Maruti Suzuki: Maruti Suzuki is the largest passenger vehicle company in India by sales. The management is confident about its future prospects and expects to sell 2 million vehicles by FY2020.

VIP Industries: The company manufactures a wide range of hard-sided and soft-sided luggage under the VIP, Skybags, Alfa, Aristocrat, Carlton, and Caprese brands. The company reported five consecutive quarters of high double-digit EPS growth. It is expected to grow further on the back of its capacity expansions in Bangladesh, where it currently enjoys a tax holiday of seven years. Moreover, aggressive brand promotion, growth in the aviation industry, and wider retail network add more revenue prospects for the Company.

Britannia Industries: This company drives its growth through its capacity expansion plan, new product introductions, and geographic expansion. In addition, the goods and services tax has brought the unorganised sector (25 per cent of biscuit market) under the tax net, helping the company gain 170bps of market share in the Hindi-speaking belt, where it faces intense competition from regional players. It reported three consecutive quarters of double-digit earnings growth and two consecutive quarters of double-digit revenue growth.

Edelweiss Financial Services:
Edelweiss has delivered industry leading growth with its credit book growing to Rs 42,010 crore in FY 2018 from Rs 3,956 crore in FY 2012, implying a CAGR of 48.3 per cent. The company achieved this growth while maintaining healthy net interest margins (7.7 per cent in FY 2018) and robust asset quality with net NPA at 0.7 per cent, at the end of FY 2018.

KEI Industries: This is a cable manufacturing company involved in the manufacturing and supply of power cables and other industrial cables. KEI Industries’ strong order book and the growing pace of export are helping it substantiate its position. It aims to boost its B2C business and increase its distribution channel to 1,500 by FY 2019 from 926 dealers in FY 2016. Moreover, it also increased its advertising budget to reach to a wider audience. These measures should help the company increase its retail sales in the long run.

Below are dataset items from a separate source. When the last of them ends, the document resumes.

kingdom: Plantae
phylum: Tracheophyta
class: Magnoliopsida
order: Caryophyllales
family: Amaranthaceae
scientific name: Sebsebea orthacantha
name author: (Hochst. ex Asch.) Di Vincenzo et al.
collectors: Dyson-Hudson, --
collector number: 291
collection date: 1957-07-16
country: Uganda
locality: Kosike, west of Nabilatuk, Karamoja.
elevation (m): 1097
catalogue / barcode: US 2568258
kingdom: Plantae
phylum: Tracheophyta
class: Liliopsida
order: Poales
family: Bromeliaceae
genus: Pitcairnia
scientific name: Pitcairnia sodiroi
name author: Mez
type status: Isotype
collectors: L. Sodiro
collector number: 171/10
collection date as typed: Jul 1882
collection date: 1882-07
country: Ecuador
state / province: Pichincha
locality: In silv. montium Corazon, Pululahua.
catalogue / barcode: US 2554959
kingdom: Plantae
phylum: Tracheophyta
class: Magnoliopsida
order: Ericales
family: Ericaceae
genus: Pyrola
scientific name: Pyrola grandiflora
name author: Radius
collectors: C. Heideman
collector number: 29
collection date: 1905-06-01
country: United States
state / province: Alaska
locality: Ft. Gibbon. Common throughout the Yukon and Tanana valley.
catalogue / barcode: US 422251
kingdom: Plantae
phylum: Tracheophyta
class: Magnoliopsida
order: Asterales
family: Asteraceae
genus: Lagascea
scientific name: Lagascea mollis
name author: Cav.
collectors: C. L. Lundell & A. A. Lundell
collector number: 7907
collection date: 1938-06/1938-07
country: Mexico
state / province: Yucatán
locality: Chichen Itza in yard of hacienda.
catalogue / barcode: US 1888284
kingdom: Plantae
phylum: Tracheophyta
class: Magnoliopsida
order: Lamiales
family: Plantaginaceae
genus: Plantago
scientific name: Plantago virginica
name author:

Quess Corp: Quess is India’s leading integrated business service provider with a pan-India presence, headquartered in Bengaluru. It has 65 offices across India in 34 cities along with overseas footprints in North America, the Middle East, and Southeast Asia. The stock posted double-digit sales and EPS growth over the last three years. Quess Corp is also tapping into the smart city project in Ahmedabad by entering into a joint venture with Trimax IT Infrastructure and Service. As a part of the project, it aims to create digital, communication, and information infrastructure.

Tata Elxsi: It is one of the leading providers of technology and designing services for product engineering solutions to the automotive, broadcast and communication, and health care industries. The company largely thrives on R&D spends by global companies. Moreover, it is expected to largely benefit from the government’s target of selling 70 lakh electric and hybrid vehicles by 2020.

HDFC Bank: It is the second-largest private lender by assets with a focus on rural and semi-urban markets. Its asset quality remains top-notch thanks to stringent credit origination practices, strong monitoring system, and adequate provisioning.

Along with increased digitisation, the bank is also expanding its presence in rural and semi-urban areas, which are largely underpenetrated. Among the total number of branches, 53 per cent of the total bank outlets are in semi-urban and rural locations. The expansion strengthens its retail segment, which is highly dependent on SME and unsecured lending. The share of unsecured lending and SME continues to trend higher; recorded at 47.6 per cent in FY 2018 compared with 40.8 per cent in FY 2015. Double-digit sales and earnings growth coupled with strong ROE continue to attract the investor community, according to William O’Neil India.